Si la santé se définit comme un équilibre entre l'épargne et la dépense, la retenue et la dispersion, la réserve et la puissance, ni l'Extrême-Orient ni l'Extrême Occident ne sauraient l'incarner. Le premier privilégie la rareté, le second l'abondance : d'un côté la constipation, de l'autre la diarrhée. Parler peu, respirer peu, manger peu, forniquer peu, s'agiter peu, vivre peu, tous ces paradoxes se reflètent dans les visage désertiques d'une Asie majeure où notre nez proéminent apparaît un signe d'arrogance et d'inculture.

Alors que l'expansion du corps, l'expression généreuse est ici pour nous un symbole naturel de santé, d'énergie vitale, retenir au contraire son élan spontané, avoir la courtoisie de ne pas occuper toute sa place - sans omettre la sagesse diététique de ne remplir qu'aux deux-tiers son estomac -, rentrer dans sa coquille, ou y faire du moins parfois retraite est, dans cette civilisation lointaine, un modèle de haute maîtrise de soi et de respect d'autrui.
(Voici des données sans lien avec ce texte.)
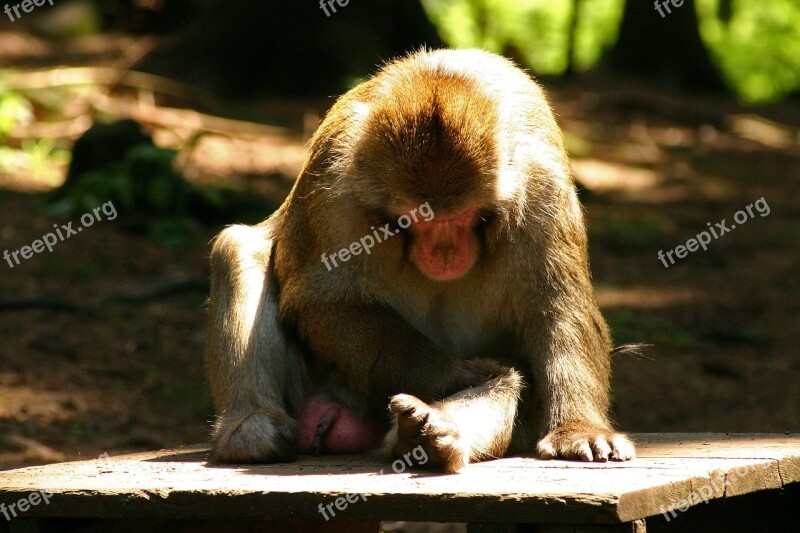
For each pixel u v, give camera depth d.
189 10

Mais occuper sans complexe toute sa place implique pour nous d'empiéter éventuellement sur celle du voisin, tandis que s'agglomérer en bancs comme les huîtres, ou dans une promiscuité de massif de corail, est une tradition qui convient plutôt mal à nos habitudes politiques et juridiques. C'est ainsi que les rédacteurs de nos Droits de l'Homme en ont sans doute oublié quelques-uns, minuscules à vrai dire, mais d'une importance capitale au sens asiatique des valeurs : le droit d'être petit, timide mais fier, silencieux, fantomatique, rêveur, fuyant, enfantin et inepte jusqu'à la sournoiserie ; le droit d'être un caméléon ou bien, à volonté, une belle méduse gélatineuse qui flotte au gré du courant.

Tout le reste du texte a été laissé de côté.